Enclave stores the generated private keys for your local Enclave identity in a way that prevents easy access without local admin privileges, which is why this command runs under sudo.
Depending on the type of enrolment key you used to enrol your new system, it might be held waiting for an Administrator to provide enrolment approval in your account Portal. Log in to authorise the enrolment of your new system if you need to, and configure additional options like DNS.

You're all set! You've successfully enrolled a new system to your Enclave account.

Starting and stopping Enclave¶

The installer creates a lightweight supervisor service set to run at system start which is responsible for starting the Enclave fabric. The supervisor service exists to start, stop and restart Enclave fabric in the background as daemon child processes.
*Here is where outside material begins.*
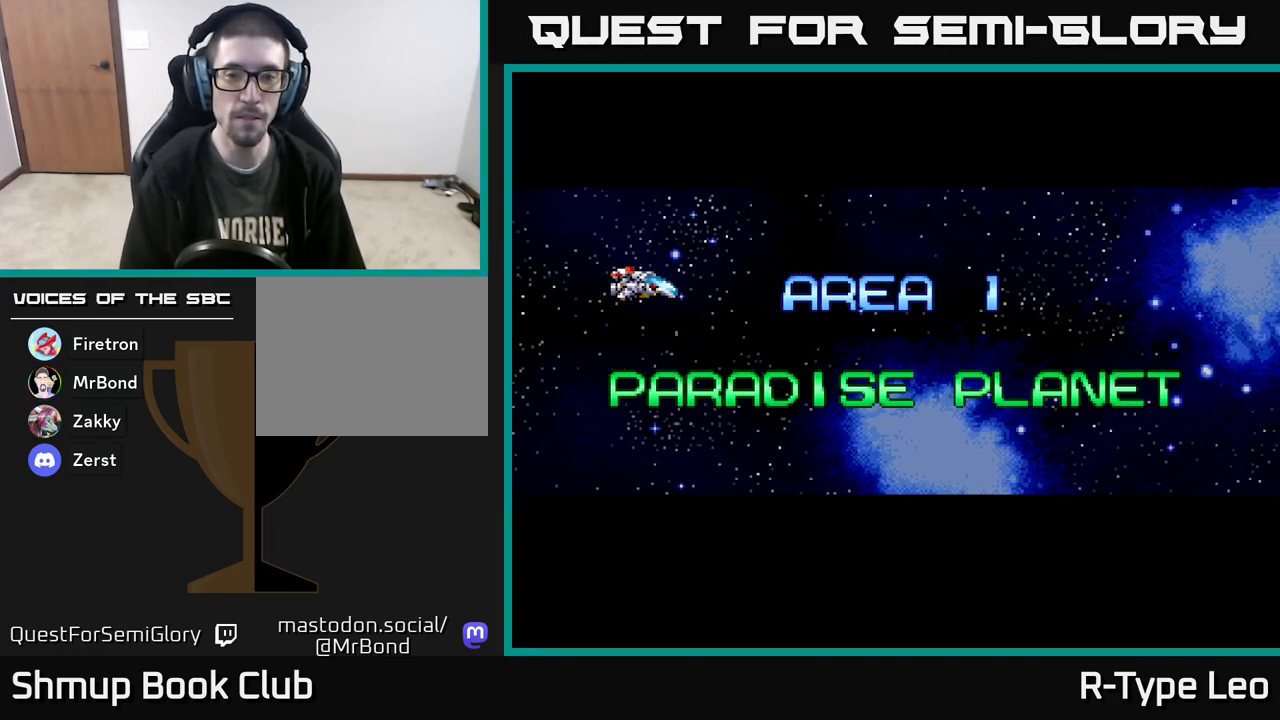
{"buttons": [], "events": []}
The supervisor service responds to the Enclave CLI verbs start and stop to control the Fabric.

Updating Enclave¶

You can run

brew upgrade enclave

to install the latest version of enclave; your existing enrolment will be preserved.

Uninstalling Enclave¶

To remove Enclave, you can run:

brew uninstall enclave

This will stop all Enclave processes, and remove the binaries from your system, but your Enclave configuration, private keys and log files will be left in-place.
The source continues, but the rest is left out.